Required work —
Answer these from the A. Paul Kitchin Sr. biography:
(a) Which constituency did Kitchin represent in the North Carolina Senate?
(b) Whom did he marry, and in what year?
(c) Which of his brothers was a longtime president of Wake Forest College?

Member of the North Carolina Senate from the 4th district
- In office November 8, 1910 – November 5, 1912
- Preceded by: E. L. Travis
- Succeeded by: Walter E. Daniel
- Constituency: Halifax County

Member of the North Carolina House of Representatives from Halifax County
- In office November 6, 1906 – November 8, 1910
- Preceded by: Sands Gayle

Personal details
- Born: Alvin Paul Kitchin April 24, 1873 Scotland Neck, North Carolina, United States
- Died: June 28, 1923 (aged 50) Seven Springs, North Carolina, United States
- Party: Democratic
- Spouse: Carrie Lawrence ​(m. 1907)​
- Children: 4, including A. Paul
- Parent: William H. Kitchin (father);
- Relatives: W. W. Kitchin (brother); Claude Kitchin (brother); Thurman D. Kitchin (brother);
- Education: Wake Forest College (LLB)
- Occupation: Lawyer; politician;

= A. Paul Kitchin Sr. =

American politician (1873–1923)

Alvin Paul Kitchin (April 24, 1873 – June 28, 1923) was an American lawyer and politician who served in both houses of the North Carolina General Assembly. His father, William H. Kitchin, and two of his elder brothers, W. W. and Claude, were prominent North Carolina politicians, while his younger brother, Thurman D. Kitchin, was a longtime president of Wake Forest College. William, W. W., and Claude all served in the United States House of Representatives, as did Kitchin's son and namesake, A. Paul Kitchin. W. W. also served a term as governor of the state, during Kitchin's time in the state legislature.

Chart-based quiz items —

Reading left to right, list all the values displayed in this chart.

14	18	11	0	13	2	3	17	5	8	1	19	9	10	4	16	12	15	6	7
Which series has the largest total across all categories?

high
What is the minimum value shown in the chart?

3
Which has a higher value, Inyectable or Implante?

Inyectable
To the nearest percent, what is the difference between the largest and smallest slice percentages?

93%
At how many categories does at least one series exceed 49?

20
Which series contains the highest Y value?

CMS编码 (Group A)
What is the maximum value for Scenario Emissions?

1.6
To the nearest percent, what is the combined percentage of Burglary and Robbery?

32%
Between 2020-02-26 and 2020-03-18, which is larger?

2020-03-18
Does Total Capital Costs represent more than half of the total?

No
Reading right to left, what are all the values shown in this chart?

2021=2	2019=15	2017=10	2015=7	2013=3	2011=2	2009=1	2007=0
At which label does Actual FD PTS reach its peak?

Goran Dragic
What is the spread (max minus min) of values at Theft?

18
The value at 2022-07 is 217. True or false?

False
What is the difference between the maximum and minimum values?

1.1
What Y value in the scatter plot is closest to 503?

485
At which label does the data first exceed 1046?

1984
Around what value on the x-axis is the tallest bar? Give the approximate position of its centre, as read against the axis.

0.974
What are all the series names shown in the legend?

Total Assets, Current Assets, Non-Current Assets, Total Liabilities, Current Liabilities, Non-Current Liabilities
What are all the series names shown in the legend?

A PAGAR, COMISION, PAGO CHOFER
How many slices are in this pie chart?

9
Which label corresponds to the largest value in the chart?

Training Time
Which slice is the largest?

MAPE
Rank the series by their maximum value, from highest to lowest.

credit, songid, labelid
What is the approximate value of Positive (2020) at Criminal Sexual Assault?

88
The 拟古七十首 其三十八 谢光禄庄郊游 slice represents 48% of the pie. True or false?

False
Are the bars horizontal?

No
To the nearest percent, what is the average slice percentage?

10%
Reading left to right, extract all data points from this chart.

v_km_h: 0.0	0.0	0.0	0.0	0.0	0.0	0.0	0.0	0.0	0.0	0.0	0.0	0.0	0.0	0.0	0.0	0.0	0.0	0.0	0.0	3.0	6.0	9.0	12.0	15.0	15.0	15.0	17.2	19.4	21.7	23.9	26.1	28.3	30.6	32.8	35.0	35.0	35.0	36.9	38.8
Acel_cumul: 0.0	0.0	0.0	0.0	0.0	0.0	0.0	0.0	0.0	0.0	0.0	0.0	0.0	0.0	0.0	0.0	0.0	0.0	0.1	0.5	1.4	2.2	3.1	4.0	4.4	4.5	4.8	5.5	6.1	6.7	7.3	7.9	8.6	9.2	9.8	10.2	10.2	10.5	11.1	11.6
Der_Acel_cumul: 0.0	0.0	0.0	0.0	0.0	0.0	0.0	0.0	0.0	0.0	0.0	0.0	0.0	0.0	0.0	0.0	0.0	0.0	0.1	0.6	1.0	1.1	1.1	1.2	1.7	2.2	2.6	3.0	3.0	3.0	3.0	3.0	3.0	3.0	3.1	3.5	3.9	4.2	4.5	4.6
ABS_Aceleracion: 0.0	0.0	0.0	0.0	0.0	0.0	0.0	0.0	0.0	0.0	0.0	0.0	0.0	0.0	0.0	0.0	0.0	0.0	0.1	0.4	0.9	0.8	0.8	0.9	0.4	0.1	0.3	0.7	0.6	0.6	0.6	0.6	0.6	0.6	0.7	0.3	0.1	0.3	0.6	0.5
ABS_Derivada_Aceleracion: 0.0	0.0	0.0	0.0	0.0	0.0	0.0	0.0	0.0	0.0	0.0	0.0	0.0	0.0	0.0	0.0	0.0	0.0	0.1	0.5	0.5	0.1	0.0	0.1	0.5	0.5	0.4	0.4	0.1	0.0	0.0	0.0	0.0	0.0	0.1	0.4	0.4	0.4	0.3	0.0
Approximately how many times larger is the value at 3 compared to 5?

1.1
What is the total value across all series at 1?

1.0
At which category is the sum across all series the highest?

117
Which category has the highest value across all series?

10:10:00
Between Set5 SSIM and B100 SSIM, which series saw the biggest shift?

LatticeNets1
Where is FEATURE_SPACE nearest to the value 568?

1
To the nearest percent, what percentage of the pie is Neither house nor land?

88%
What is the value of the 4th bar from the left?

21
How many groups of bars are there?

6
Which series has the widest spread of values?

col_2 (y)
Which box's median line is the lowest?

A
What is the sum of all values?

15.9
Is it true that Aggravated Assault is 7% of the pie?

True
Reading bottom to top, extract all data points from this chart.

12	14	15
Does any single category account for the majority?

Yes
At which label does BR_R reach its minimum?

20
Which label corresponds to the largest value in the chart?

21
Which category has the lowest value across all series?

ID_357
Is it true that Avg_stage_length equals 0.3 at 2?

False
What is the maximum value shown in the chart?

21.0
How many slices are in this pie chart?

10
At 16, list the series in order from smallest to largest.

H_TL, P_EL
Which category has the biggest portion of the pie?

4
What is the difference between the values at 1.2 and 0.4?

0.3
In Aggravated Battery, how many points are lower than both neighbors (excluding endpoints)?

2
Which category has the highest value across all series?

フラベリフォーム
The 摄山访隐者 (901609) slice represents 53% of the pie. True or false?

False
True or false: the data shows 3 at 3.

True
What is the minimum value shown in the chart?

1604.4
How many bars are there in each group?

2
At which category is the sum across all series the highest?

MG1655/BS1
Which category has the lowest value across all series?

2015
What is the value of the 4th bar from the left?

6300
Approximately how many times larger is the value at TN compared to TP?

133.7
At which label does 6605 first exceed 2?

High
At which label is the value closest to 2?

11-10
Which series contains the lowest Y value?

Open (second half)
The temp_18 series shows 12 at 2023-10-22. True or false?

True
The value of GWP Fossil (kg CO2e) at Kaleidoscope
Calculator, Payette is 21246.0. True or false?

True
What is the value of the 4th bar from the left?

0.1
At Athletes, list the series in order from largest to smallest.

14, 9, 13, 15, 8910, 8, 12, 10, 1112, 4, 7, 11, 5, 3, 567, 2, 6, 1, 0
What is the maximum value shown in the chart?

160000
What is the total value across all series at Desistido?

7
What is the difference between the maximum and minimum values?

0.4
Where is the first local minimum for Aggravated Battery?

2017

Response box —
(a) Halifax County
(b) Carrie Lawrence, in 1907
(c) Thurman D. Kitchin